Gun control zealots will, of course, link the current gun-buying surge with the increased crime rates. While there's certainly a correlation, there's also plenty of evidence that there's no causation. For a period of nearly 30 years, from high crime days of the early 1990s until just the past couple of years, the crime rate inexorably decreased as the number of firearms owned by the general public maintained a steady rise.

Likewise with the public carrying of firearms. Either concealed or open, more and more states loosened restrictions on firearms carry; a total of 18 states now have constitutional carry, which means if you are legally entitled to own a firearm, then you can carry it in public without a permit.

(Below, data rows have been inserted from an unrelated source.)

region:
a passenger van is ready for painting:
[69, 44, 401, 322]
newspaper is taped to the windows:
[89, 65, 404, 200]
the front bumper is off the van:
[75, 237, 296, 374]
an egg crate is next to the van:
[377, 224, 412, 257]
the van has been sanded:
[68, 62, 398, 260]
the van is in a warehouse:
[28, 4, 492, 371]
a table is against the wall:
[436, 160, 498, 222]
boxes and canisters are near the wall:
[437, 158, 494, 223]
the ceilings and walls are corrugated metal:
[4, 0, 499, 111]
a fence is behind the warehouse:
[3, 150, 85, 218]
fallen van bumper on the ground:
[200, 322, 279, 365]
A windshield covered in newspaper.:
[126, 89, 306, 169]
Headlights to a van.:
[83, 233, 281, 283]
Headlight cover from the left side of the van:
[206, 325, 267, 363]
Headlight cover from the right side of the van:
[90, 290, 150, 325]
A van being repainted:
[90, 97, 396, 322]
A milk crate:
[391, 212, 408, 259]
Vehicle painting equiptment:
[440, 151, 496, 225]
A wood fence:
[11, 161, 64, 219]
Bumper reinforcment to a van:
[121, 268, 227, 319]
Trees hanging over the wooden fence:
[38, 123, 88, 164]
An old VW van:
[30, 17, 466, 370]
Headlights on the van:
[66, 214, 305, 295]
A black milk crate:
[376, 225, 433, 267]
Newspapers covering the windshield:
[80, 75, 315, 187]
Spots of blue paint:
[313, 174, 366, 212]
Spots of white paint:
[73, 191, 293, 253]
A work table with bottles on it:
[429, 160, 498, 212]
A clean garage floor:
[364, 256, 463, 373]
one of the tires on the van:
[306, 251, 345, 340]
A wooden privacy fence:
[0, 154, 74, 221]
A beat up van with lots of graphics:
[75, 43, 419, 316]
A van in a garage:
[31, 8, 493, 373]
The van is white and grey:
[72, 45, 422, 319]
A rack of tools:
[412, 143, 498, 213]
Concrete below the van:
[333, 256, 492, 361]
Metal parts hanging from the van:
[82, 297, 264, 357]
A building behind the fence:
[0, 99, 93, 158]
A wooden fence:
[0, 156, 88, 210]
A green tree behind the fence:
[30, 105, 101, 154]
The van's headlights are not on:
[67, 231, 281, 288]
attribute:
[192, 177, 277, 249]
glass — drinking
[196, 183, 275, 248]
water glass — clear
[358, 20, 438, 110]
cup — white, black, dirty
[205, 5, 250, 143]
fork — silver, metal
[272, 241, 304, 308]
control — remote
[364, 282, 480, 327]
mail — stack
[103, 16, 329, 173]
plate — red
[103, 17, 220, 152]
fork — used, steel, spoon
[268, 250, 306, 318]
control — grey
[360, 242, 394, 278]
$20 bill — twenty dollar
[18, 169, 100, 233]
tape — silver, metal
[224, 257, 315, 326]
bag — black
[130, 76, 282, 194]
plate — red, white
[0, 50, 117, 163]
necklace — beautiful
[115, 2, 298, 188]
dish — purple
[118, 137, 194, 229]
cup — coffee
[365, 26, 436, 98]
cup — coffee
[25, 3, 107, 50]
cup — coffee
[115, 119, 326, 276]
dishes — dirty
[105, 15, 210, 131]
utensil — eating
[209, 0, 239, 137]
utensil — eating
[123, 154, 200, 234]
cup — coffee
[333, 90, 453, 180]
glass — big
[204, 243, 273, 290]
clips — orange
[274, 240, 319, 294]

In 2020, according to the FBI's NICS numbers, a minimum of nearly 40 million firearms were purchased through a FFL retailer. Through the first two months of 2021, there have been at least 7.8 million more. (We say this is a minimum number because a single NICS check can be run to for the sale of multiple firearms to the same individual. Also, most states do not require NICS checks between individuals who are not in the business of firearms sales.)

Add up the math. We're likely more than 50 million firearms purchases since January 2020. Go back to when the NICS system was first instituted in late 1998 and you're looking at more than 380 million firearms that have been sold through licensed retailers in the past two decades…

…and crime went down for most of that time period; precipitously so.

Are the millions of Americans who've purchased guns through legal means in this country overwhelmingly law-abiding? You better believe it. If even 1 percent of those guns were going to criminals, we really would have the oft-promised, but never occurring, rivers of blood in our streets.

Feelings don't care about facts

That's an inversion of Ben Shapiro's classic "Facts don't care about your feelings" line, but it's equally true. This is closely related to the other old saw that it's impossible to reason someone out of a position that they didn't reason their way into.

People like these exist.

There is no reasoning with them. I was even told, as I tried to inform this individual of various facts which tend to complicate the narrative he hews to, that there was no information, no facts whatsoever, that I could provide him which could change his mind.

These people exist. They can't be reasoned with. Don't spend your time on them.

Some people are curious. Some people are capable of being persuaded. Spend your time and effort on them.